‘Info-Etica: informazione e persona’

V° Convegno Diocesano Di Comunicazione E Cultura

”è indispensabile che le comunicazioni sociali difendano gelosamente la persona e ne rispettino appieno la dignità. Più di qualcuno pensa che sia oggi necessaria, in questo ambito, un'”info-etica””.

È un passaggio del messaggio di Benedetto XVI per la 42^ giornata mondiale delle comunicazioni sociali: “I mezzi di comunicazione sociale: al bivio tra protagonismo e servizio. Cercare la verità per condividerla”. Questo il tema che sarà approfondito durante il V convegno diocesano di comunicazione  in programma nei pomeriggi del 18 e 19 aprile nell’auditorium ‘Giovanni Paolo II’ della parrocchia S. Rita di Taranto (via Ancona).
In particolare sarà affrontato il rapporto tra informazione e rispetto della dignità della persona perché,  come dice il Santo Padre,  ‘quando la comunicazione perde gli ancoraggi etici e sfugge al controllo sociale, finisce per non tenere più in conto la centralità e la dignità inviolabile dell’uomo, rischiando di incidere negativamente sulla sua coscienza, sulle sue scelte, e di condizionare in definitiva la libertà e la vita stessa delle persone.
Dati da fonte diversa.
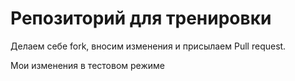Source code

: # Репозиторий для тренировки

Делаем себе fork, вносим изменения и присылаем Pull request.

Мои изменения в тестовом режиме
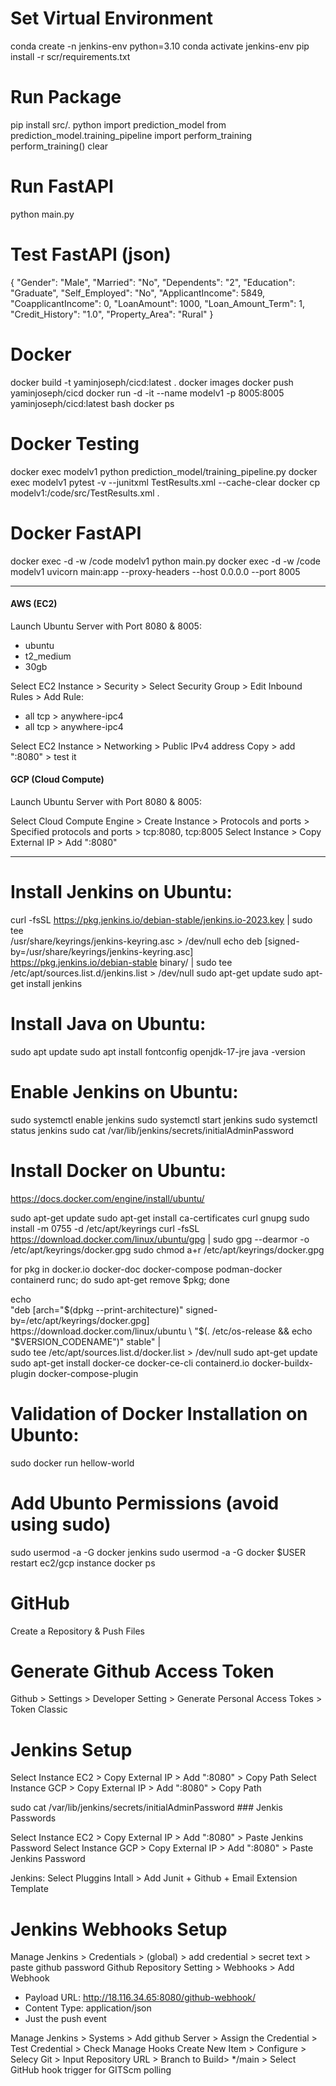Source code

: # Set Virtual Environment
conda create -n jenkins-env python=3.10
conda activate jenkins-env
pip install -r scr/requirements.txt

# Run Package 
pip install src/.
python
import prediction_model
from prediction_model.training_pipeline import perform_training
perform_training()
clear

# Run FastAPI
python main.py

# Test FastAPI (json)
{
  "Gender": "Male",
  "Married": "No",
  "Dependents": "2",
  "Education": "Graduate",
  "Self_Employed": "No",
  "ApplicantIncome": 5849,
  "CoapplicantIncome": 0,
  "LoanAmount": 1000,
  "Loan_Amount_Term": 1,
  "Credit_History": "1.0",
  "Property_Area": "Rural"
}

# Docker
docker build -t yaminjoseph/cicd:latest .
docker images
docker push yaminjoseph/cicd
docker run -d -it --name modelv1 -p 8005:8005 yaminjoseph/cicd:latest bash
docker ps

# Docker Testing
docker exec modelv1 python prediction_model/training_pipeline.py
docker exec modelv1 pytest -v --junitxml TestResults.xml --cache-clear
docker cp modelv1:/code/src/TestResults.xml .

# Docker FastAPI
docker exec -d -w /code modelv1 python main.py
docker exec -d -w /code modelv1 uvicorn main:app --proxy-headers --host 0.0.0.0 --port 8005

_____

#### AWS (EC2)
Launch Ubuntu Server with Port 8080 & 8005: 
- ubuntu
- t2_medium
- 30gb

Select EC2 Instance > Security > Select Security Group > Edit Inbound Rules > Add Rule:
- all tcp > anywhere-ipc4
- all tcp > anywhere-ipc4

Select EC2 Instance > Networking > Public IPv4 address Copy > add ":8080" > test it

#### GCP (Cloud Compute)
Launch Ubuntu Server with Port 8080 & 8005: 

Select Cloud Compute Engine > Create Instance > Protocols and ports > Specified protocols and ports > tcp:8080, tcp:8005
Select Instance > Copy External IP > Add ":8080"

____

# Install Jenkins on Ubuntu:

curl -fsSL https://pkg.jenkins.io/debian-stable/jenkins.io-2023.key | sudo tee \
  /usr/share/keyrings/jenkins-keyring.asc > /dev/null
echo deb [signed-by=/usr/share/keyrings/jenkins-keyring.asc] \
  https://pkg.jenkins.io/debian-stable binary/ | sudo tee \
  /etc/apt/sources.list.d/jenkins.list > /dev/null
sudo apt-get update
sudo apt-get install jenkins

# Install Java on Ubuntu:

sudo apt update
sudo apt install fontconfig openjdk-17-jre
java -version

# Enable Jenkins on Ubuntu:
sudo systemctl enable jenkins
sudo systemctl start jenkins
sudo systemctl status jenkins
sudo cat /var/lib/jenkins/secrets/initialAdminPassword


# Install Docker on Ubuntu:
https://docs.docker.com/engine/install/ubuntu/

sudo apt-get update
sudo apt-get install ca-certificates curl gnupg
sudo install -m 0755 -d /etc/apt/keyrings
curl -fsSL https://download.docker.com/linux/ubuntu/gpg | sudo gpg --dearmor -o /etc/apt/keyrings/docker.gpg
sudo chmod a+r /etc/apt/keyrings/docker.gpg

for pkg in docker.io docker-doc docker-compose podman-docker containerd runc; do sudo apt-get remove $pkg; done

echo \
  "deb [arch="$(dpkg --print-architecture)" signed-by=/etc/apt/keyrings/docker.gpg] https://download.docker.com/linux/ubuntu \
  "$(. /etc/os-release && echo "$VERSION_CODENAME")" stable" | \
  sudo tee /etc/apt/sources.list.d/docker.list > /dev/null
sudo apt-get update
sudo apt-get install docker-ce docker-ce-cli containerd.io docker-buildx-plugin docker-compose-plugin

# Validation of Docker Installation on Ubunto:
sudo docker run hellow-world

# Add Ubunto Permissions (avoid using sudo)
sudo usermod -a -G docker jenkins
sudo usermod -a -G docker $USER
restart ec2/gcp instance
docker ps

# GitHub 
Create a Repository & Push Files

# Generate Github Access Token
Github > Settings > Developer Setting > Generate Personal Access Tokes > Token Classic

# Jenkins Setup
Select Instance EC2 > Copy External IP > Add ":8080" > Copy Path
Select Instance GCP > Copy External IP > Add ":8080" > Copy Path

sudo cat /var/lib/jenkins/secrets/initialAdminPassword ### Jenkis Passwords

Select Instance EC2 > Copy External IP > Add ":8080" > Paste Jenkins Password
Select Instance GCP > Copy External IP > Add ":8080" > Paste Jenkins Password

Jenkins: Select Pluggins Intall > Add Junit + Github + Email Extension Template

# Jenkins Webhooks Setup
Manage Jenkins > Credentials > (global) > add credential > secret text > paste github password 
Github Repository Setting > Webhooks > Add Webhook
- Payload URL: http://18.116.34.65:8080/github-webhook/
- Content Type: application/json
- Just the push event

Manage Jenkins > Systems > Add github Server > Assign the Credential > Test Credential > Check Manage Hooks
Create New Item > Configure > Selecy Git > Input Repository URL > Branch to Build> */main > Select GitHub hook trigger for GITScm polling

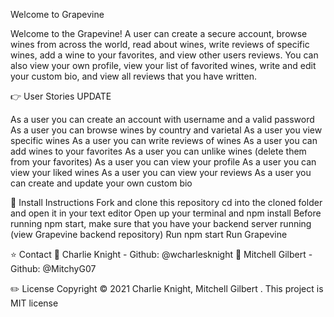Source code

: Welcome to Grapevine

Welcome to the Grapevine! A user can create a secure account, browse wines from across the world, read about wines, write reviews of specific wines, add a wine to your favorites, and view other users reviews. You can also view your own profile, view your list of favorited wines, write and edit your custom bio, and view all reviews that you have written. 

👉 User Stories UPDATE

As a user you can create an account with username and a valid password
As a user you can browse wines by country and varietal
As a user you view specific wines 
As a user you can write reviews of wines 
As a user you can add wines to your favorites 
As a user you can unlike wines (delete them from your favorites)
As a user you can view your profile
As a user you can view your liked wines 
As a user you can view your reviews 
As a user you can create and update your own custom bio

🚀 Install Instructions
Fork and clone this repository
cd into the cloned folder and open it in your text editor
Open up your terminal and npm install
Before running npm start, make sure that you have your backend server running (view Grapevine backend repository)
Run npm start 
Run Grapevine 

⭐ Contact
👤 Charlie Knight - Github: @wcharlesknight
👤 Mitchell Gilbert - Github: @MitchyG07

✏️ License
Copyright © 2021 Charlie Knight, Mitchell Gilbert .
This project is MIT license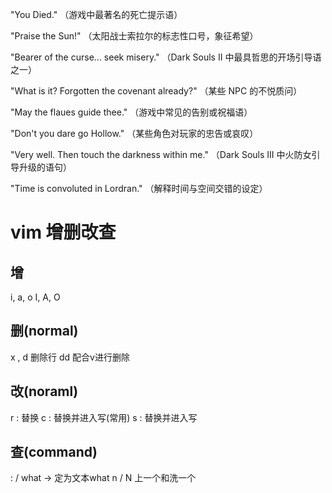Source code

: "You Died."
（游戏中最著名的死亡提示语）

"Praise the Sun!"
（太阳战士索拉尔的标志性口号，象征希望）

"Bearer of the curse... seek misery."
（Dark Souls II 中最具哲思的开场引导语之一）

"What is it? Forgotten the covenant already?"
（某些 NPC 的不悦质问）

"May the flaues guide thee."
（游戏中常见的告别或祝福语）

"Don't you dare go Hollow."
（某些角色对玩家的忠告或哀叹）

"Very well. Then touch the darkness within me."
（Dark Souls III 中火防女引导升级的语句）

"Time is convoluted in Lordran."
（解释时间与空间交错的设定）
# vim 增删改查
## 增
i, a, o 
I, A, O
## 删(normal)
x , d 
删除行 dd 
配合v进行删除
## 改(noraml)
r : 替换 
c : 替换并进入写(常用) 
s : 替换并进入写 
## 查(command)
: / what -> 定为文本what 
n / N 上一个和洗一个 




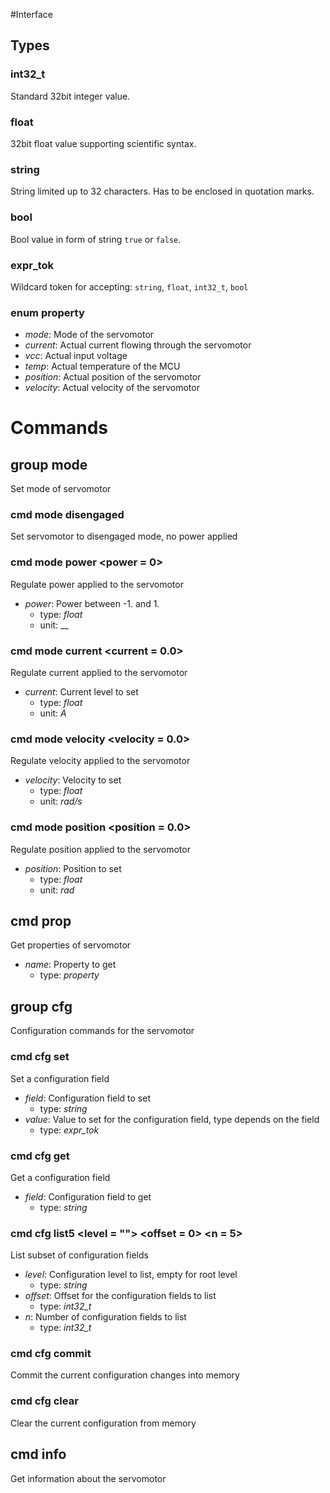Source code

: #Interface

## Types
### int32_t
Standard 32bit integer value.
### float
32bit float value supporting scientific syntax.
### string
String limited up to 32 characters. Has to be enclosed in quotation marks.
### bool
Bool value in form of string `true` or `false`.
### expr_tok
Wildcard token for accepting: `string`, `float`, `int32_t`, `bool`

<!-- GEN BEGIN HERE -->
### enum property

 - _mode_: Mode of the servomotor
 - _current_: Actual current flowing through the servomotor
 - _vcc_: Actual input voltage
 - _temp_: Actual temperature of the MCU
 - _position_: Actual position of the servomotor
 - _velocity_: Actual velocity of the servomotor

Commands
========
## group mode

Set mode of servomotor

### cmd mode disengaged

Set servomotor to disengaged mode, no power applied

### cmd mode power <power = 0>

Regulate power applied to the servomotor

- _power_: Power between -1. and 1.
  - type: _float_
  - unit: __
### cmd mode current <current = 0.0>

Regulate current applied to the servomotor

- _current_: Current level to set
  - type: _float_
  - unit: _A_
### cmd mode velocity <velocity = 0.0>

Regulate velocity applied to the servomotor

- _velocity_: Velocity to set
  - type: _float_
  - unit: _rad/s_
### cmd mode position <position = 0.0>

Regulate position applied to the servomotor

- _position_: Position to set
  - type: _float_
  - unit: _rad_
## cmd prop <name>

Get properties of servomotor

- _name_: Property to get
  - type: _property_
## group cfg

Configuration commands for the servomotor

### cmd cfg set <field> <value>

Set a configuration field

- _field_: Configuration field to set
  - type: _string_
- _value_: Value to set for the configuration field, type depends on the field
  - type: _expr_tok_
### cmd cfg get <field>

Get a configuration field

- _field_: Configuration field to get
  - type: _string_
### cmd cfg list5 <level = ""> <offset = 0> <n = 5>

List subset of configuration fields

- _level_: Configuration level to list, empty for root level
  - type: _string_
- _offset_: Offset for the configuration fields to list
  - type: _int32_t_
- _n_: Number of configuration fields to list
  - type: _int32_t_
### cmd cfg commit

Commit the current configuration changes into memory

### cmd cfg clear

Clear the current configuration from memory

## cmd info

Get information about the servomotor
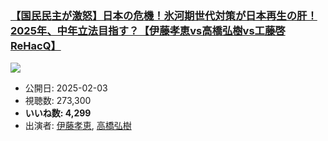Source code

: ### [【国民民主が激怒】日本の危機！氷河期世代対策が日本再生の肝！2025年、中年立法目指す？【伊藤孝恵vs高橋弘樹vs工藤啓ReHacQ】](https://www.youtube.com/watch?v=HQgNpXwglmA)
[![](https://img.youtube.com/vi/HQgNpXwglmA/sddefault.jpg)](https://www.youtube.com/watch?v=HQgNpXwglmA)
-   公開日: 2025-02-03
-   視聴数: 273,300
-   **いいね数: 4,299**
-   出演者: [伊藤孝恵](/rehacq_fan/people/伊藤孝恵 "wikilink"), [高橋弘樹](/rehacq_fan/people/高橋弘樹 "wikilink")
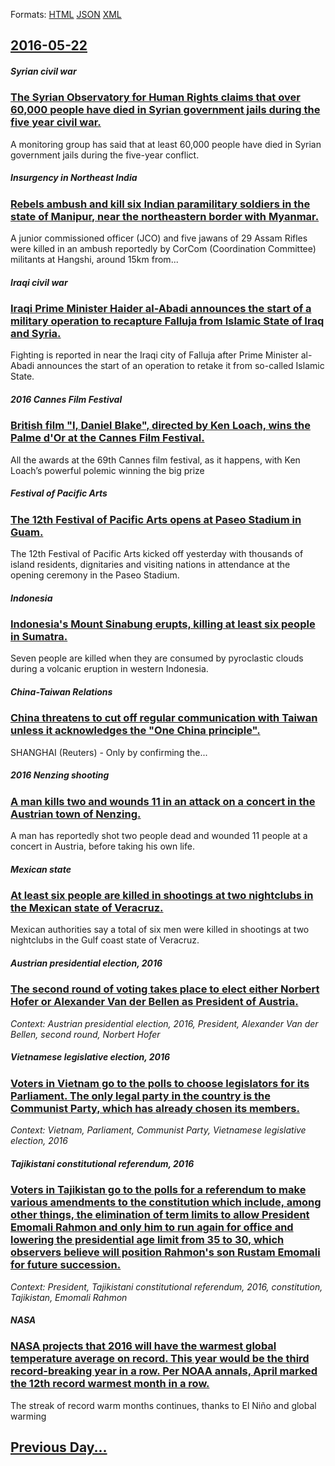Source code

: 
Formats: [HTML](2016/05/22/index.html)  [JSON](2016/05/22/index.json)  [XML](2016/05/22/index.xml)  

## [2016-05-22](/news/2016/05/22/index.md)

##### Syrian civil war
### [The Syrian Observatory for Human Rights claims that over 60,000 people have died in Syrian government jails during the five year civil war. ](/news/2016/05/22/the-syrian-observatory-for-human-rights-claims-that-over-60-000-people-have-died-in-syrian-government-jails-during-the-five-year-civil-war.md)
A monitoring group has said that at least 60,000 people have died in Syrian government jails during the five-year conflict.

##### Insurgency in Northeast India
### [ Rebels ambush and kill six Indian paramilitary soldiers in the state of Manipur, near the northeastern border with Myanmar. ](/news/2016/05/22/rebels-ambush-and-kill-six-indian-paramilitary-soldiers-in-the-state-of-manipur-near-the-northeastern-border-with-myanmar.md)
A junior commissioned officer (JCO) and five jawans of 29 Assam Rifles were killed in an ambush reportedly by CorCom (Coordination Committee) militants at Hangshi, around 15km from...

##### Iraqi civil war
### [ Iraqi Prime Minister Haider al-Abadi announces the start of a military operation to recapture Falluja from Islamic State of Iraq and Syria. ](/news/2016/05/22/iraqi-prime-minister-haider-al-abadi-announces-the-start-of-a-military-operation-to-recapture-falluja-from-islamic-state-of-iraq-and-syria.md)
Fighting is reported in near the Iraqi city of Falluja after Prime Minister al-Abadi announces the start of an operation to retake it from so-called Islamic State.

##### 2016 Cannes Film Festival
### [British film "I, Daniel Blake", directed by Ken Loach, wins the Palme d'Or at the Cannes Film Festival. ](/news/2016/05/22/british-film-i-daniel-blake-directed-by-ken-loach-wins-the-palme-d-or-at-the-cannes-film-festival.md)
All the awards at the 69th Cannes film festival, as it happens, with Ken Loach’s powerful polemic winning the big prize

##### Festival of Pacific Arts
### [The 12th Festival of Pacific Arts opens at Paseo Stadium in Guam. ](/news/2016/05/22/the-12th-festival-of-pacific-arts-opens-at-paseo-stadium-in-guam.md)
The 12th Festival of Pacific Arts kicked off yesterday with thousands of island residents, dignitaries and visiting nations in attendance at the opening ceremony in the Paseo Stadium.

##### Indonesia
### [Indonesia's Mount Sinabung erupts, killing at least six people in Sumatra. ](/news/2016/05/22/indonesia-s-mount-sinabung-erupts-killing-at-least-six-people-in-sumatra.md)
Seven people are killed when they are consumed by pyroclastic clouds during a volcanic eruption in western Indonesia.

##### China-Taiwan Relations
### [ China threatens to cut off regular communication with Taiwan unless it acknowledges the "One China principle". ](/news/2016/05/22/china-threatens-to-cut-off-regular-communication-with-taiwan-unless-it-acknowledges-the-one-china-principle.md)
SHANGHAI (Reuters) - Only by confirming the...

##### 2016 Nenzing shooting
### [ A man kills two and wounds 11 in an attack on a concert in the Austrian town of Nenzing. ](/news/2016/05/22/a-man-kills-two-and-wounds-11-in-an-attack-on-a-concert-in-the-austrian-town-of-nenzing.md)
A man has reportedly shot two people dead and wounded 11 people at a concert in Austria, before taking his own life.&nbsp;

##### Mexican state
### [ At least six people are killed in shootings at two nightclubs in the Mexican state of Veracruz. ](/news/2016/05/22/at-least-six-people-are-killed-in-shootings-at-two-nightclubs-in-the-mexican-state-of-veracruz.md)
Mexican authorities say a total of six men were killed in shootings at two nightclubs in the Gulf coast state of Veracruz.

##### Austrian presidential election, 2016
### [The second round of voting takes place to elect either Norbert Hofer or Alexander Van der Bellen as President of Austria. ](/news/2016/05/22/the-second-round-of-voting-takes-place-to-elect-either-norbert-hofer-or-alexander-van-der-bellen-as-president-of-austria.md)
_Context: Austrian presidential election, 2016, President, Alexander Van der Bellen, second round, Norbert Hofer_

##### Vietnamese legislative election, 2016
### [Voters in Vietnam go to the polls to choose legislators for its Parliament. The only legal party in the country is the Communist Party, which has already chosen its members. ](/news/2016/05/22/voters-in-vietnam-go-to-the-polls-to-choose-legislators-for-its-parliament-the-only-legal-party-in-the-country-is-the-communist-party-whic.md)
_Context: Vietnam, Parliament, Communist Party, Vietnamese legislative election, 2016_

##### Tajikistani constitutional referendum, 2016
### [Voters in Tajikistan go to the polls for a referendum to make various amendments to the constitution which include, among other things, the elimination of term limits to allow President Emomali Rahmon and only him to run again for office and lowering the presidential age limit from 35 to 30, which observers believe will position Rahmon's son Rustam Emomali for future succession. ](/news/2016/05/22/voters-in-tajikistan-go-to-the-polls-for-a-referendum-to-make-various-amendments-to-the-constitution-which-include-among-other-things-the.md)
_Context: President, Tajikistani constitutional referendum, 2016, constitution, Tajikistan, Emomali Rahmon_

##### NASA
### [NASA projects that 2016 will have the warmest global temperature average on record. This year would be the third record-breaking year in a row. Per NOAA annals, April marked the 12th record warmest month in a row. ](/news/2016/05/22/nasa-projects-that-2016-will-have-the-warmest-global-temperature-average-on-record-this-year-would-be-the-third-record-breaking-year-in-a-r.md)
The streak of record warm months continues, thanks to El Ni&ntilde;o and global warming

## [Previous Day...](/news/2016/05/21/index.md)

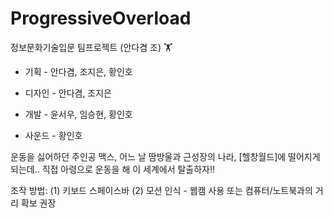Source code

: # ProgressiveOverload

정보문화기술입문 팀프로젝트 (안다겸 조) 🏋️

* 기획 - 안다겸, 조지은, 황인호

* 디자인 - 안다겸, 조지은

* 개발 - 윤서우, 임승현, 황인호

* 사운드 - 황인호


운동을 싫어하던 주인공 맥스, 어느 날 땀방울과 근성장의 나라, [헬창월드]에 떨어지게 되는데.. 직접 아령으로 운동을 해 이 세계에서 탈출하자!!

조작 방법: (1) 키보드 스페이스바 (2) 모션 인식 - 웹캠 사용 또는 컴퓨터/노트북과의 거리 확보 권장
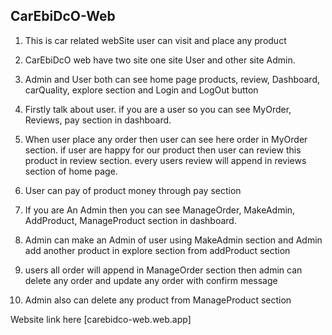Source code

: ## CarEbiDcO-Web
1. This is car related webSite user can visit and place any product

2. CarEbiDcO web have two site one site User and other site Admin.

3. Admin and User both can see home page products, review, Dashboard, carQuality, explore section and Login and LogOut button

4. Firstly talk about user. if you are a user so you can see MyOrder, Reviews, pay section in dashboard.

5. When user place any order then user can see here order in MyOrder section. if user are happy for our product then user can review this product in review section. every users review will append in reviews section of home page.

6. User can pay of product money through pay section

7. If you are An Admin then you can see ManageOrder, MakeAdmin, AddProduct, ManageProduct section in dashboard.

8. Admin can make an Admin of user using MakeAdmin section and Admin add another product in explore section from addProduct section

9. users all order will append in ManageOrder section then admin can delete any order and update any order with confirm message

10. Admin also can delete any product from ManageProduct section

Website link here [carebidco-web.web.app]



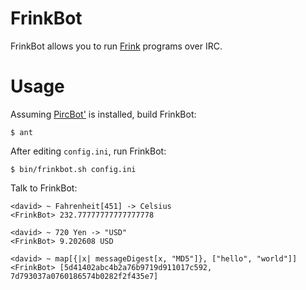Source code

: # FrinkBot

FrinkBot allows you to run [Frink](http://futureboy.us/frinkdocs/) programs over IRC.

# Usage

Assuming [PircBot'](https://github.com/davidlazar/PircBot) is installed, build FrinkBot:

    $ ant

After editing `config.ini`, run FrinkBot:

    $ bin/frinkbot.sh config.ini

Talk to FrinkBot:

    <david> ~ Fahrenheit[451] -> Celsius
    <FrinkBot> 232.77777777777777778

    <david> ~ 720 Yen -> "USD"
    <FrinkBot> 9.202608 USD

    <david> ~ map[{|x| messageDigest[x, "MD5"]}, ["hello", "world"]]
    <FrinkBot> [5d41402abc4b2a76b9719d911017c592, 7d793037a0760186574b0282f2f435e7]
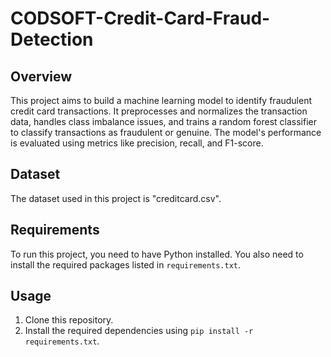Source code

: # CODSOFT-Credit-Card-Fraud-Detection

## Overview
This project aims to build a machine learning model to identify fraudulent credit card transactions. It preprocesses and normalizes the transaction data, handles class imbalance issues, and trains a random forest classifier to classify transactions as fraudulent or genuine. The model's performance is evaluated using metrics like precision, recall, and F1-score.

## Dataset
The dataset used in this project is "creditcard.csv".

## Requirements

To run this project, you need to have Python installed. You also need to install the required packages listed in `requirements.txt`.

## Usage

1. Clone this repository.
2. Install the required dependencies using `pip install -r requirements.txt`.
Ecco perché è indispensabile che le comunicazioni sociali difendano gelosamente la persona e ne rispettino appieno la dignità’.
Il convegno avrà inizio venerdi 18 aprile alle ore 17.30 con l’introduzione ai lavori da parte di mons. Giovanni Ancona, vicario episcopale per la Cultura della diocesi di Taranto, seguirà una presentazione schematica del messaggio papale per la giornata mondiale delle comunicazioni a cura di don Antonio Papagni, collaboratore dell’Ufficio diocesano per le comunicazioni sociali.
Al prof. Adriano Fabris, Ordinario di Filosofia morale all’Università di Pisa, dove insegna anche Filosofia della religione e Etica della Comunicazione, è affidato l’intervento portante e fondativo del convegno sul tema: ‘Le comunicazioni sociali oggi, e la necessità di una info-etica’.
 Sabato 19 aprile i lavori riprenderanno alle 17.30 e dopo un breve raccordo introduttivo da parte di don Mimino Damasi, direttore dell’Ufficio diocesano per le comunicazioni sociali, si terrà una tavola rotonda sul ruolo e il contributo che i mezzi di comunicazione possono offrire per rispettare e promuovere sempre più la dignità della persona ed evitare ‘il rischio che essi si trasformino invece in sistemi volti a sottomettere l’uomo a logiche dettate dagli interessi dominanti del momento. E’ il caso di una comunicazione usata per fini ideologici o per la collocazione di prodotti di consumo mediante una pubblicità ossessiva. Con il pretesto di rappresentare la realtà, di fatto si tende a legittimare e ad imporre modelli distorti di vita personale, familiare o sociale. Inoltre, per favorire gli ascolti, la cosiddetta audience, a volte non si esita a ricorrere alla trasgressione, alla volgarità e alla violenza’ (Benedetto XVI).
Alla tavola rotonda interverranno: Silvano Trevisani, caporedattore del ‘Corriere del Giorno’, Angelo Caputo,  vice-direttore di ‘Studio 100 TV’ e Massimiliano Padula dell’Università Lateranense, modererà gli interventi don Emanuele Ferro, direttore del settimanale diocesano ‘Nuovo dialogo’. Le conclusioni del convegno sono affidate a mons. Franco Mazza, già vice-direttore dell’Ufficio Nazionale della CEI per le comunicazioni sociali e docente all’Università la Sapienza di Roma.